• _EXERCISE DIRECTIONS_:
Return every line of the entries below word for word, leaving out the pictures.

>> Begin RECORDS

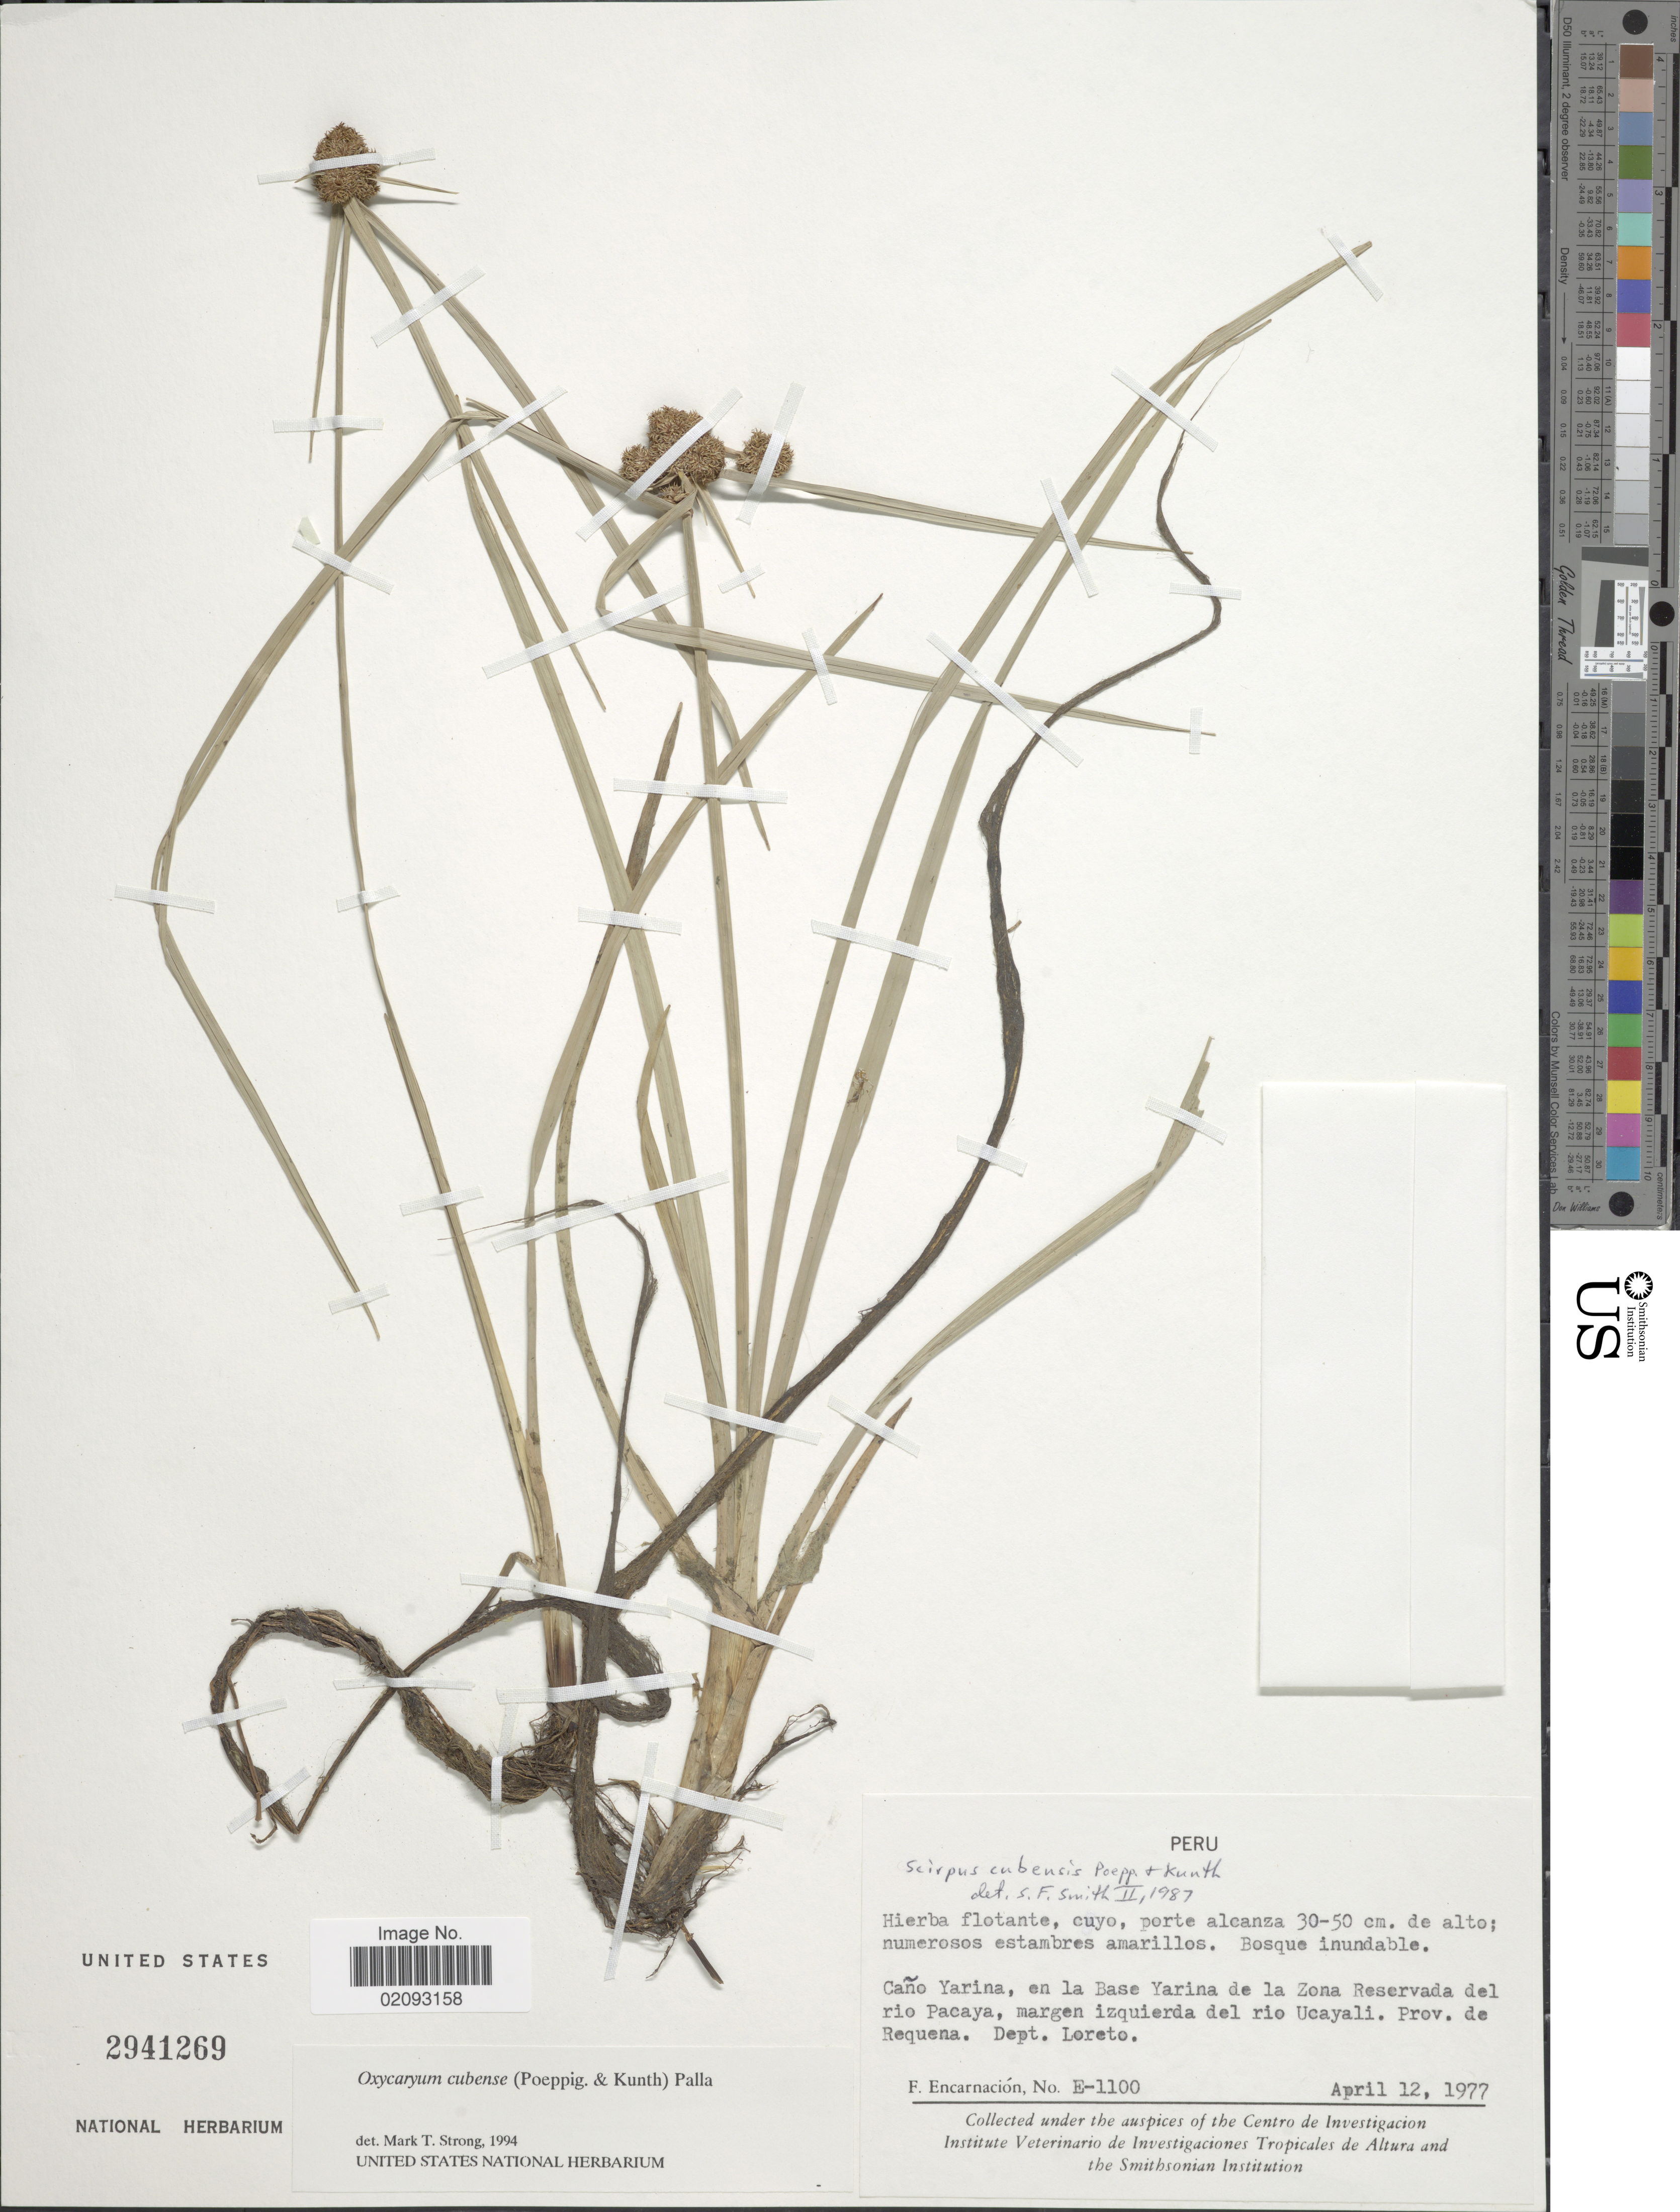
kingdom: Plantae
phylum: Tracheophyta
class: Liliopsida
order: Poales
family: Cyperaceae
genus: Cyperus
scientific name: Cyperus blepharoleptos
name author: Steud.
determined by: Strong, M. T., (US), Smithsonian Institution - National Museum of Natural History (UNITED STATES)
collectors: F. Encarnación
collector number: E-1100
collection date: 1977-04-12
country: Peru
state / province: Loreto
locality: Caño Yarina, en la Base Yarina de la Zona Reservada del rio Pacaya, margen izquierda del rio Ucayali, Prov de Requena, Dept Loreto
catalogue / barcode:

>> End RECORDS

• _COMPLETED TASK_:
kingdom: Plantae
phylum: Tracheophyta
class: Liliopsida
order: Poales
family: Cyperaceae
genus: Cyperus
scientific name: Cyperus blepharoleptos
name author: Steud.
determined by: Strong, M. T., (US), Smithsonian Institution - National Museum of Natural History (UNITED STATES)
collectors: F. Encarnación
collector number: E-1100
collection date: 1977-04-12
country: Peru
state / province: Loreto
locality: Caño Yarina, en la Base Yarina de la Zona Reservada del rio Pacaya, margen izquierda del rio Ucayali, Prov de Requena, Dept Loreto
catalogue / barcode:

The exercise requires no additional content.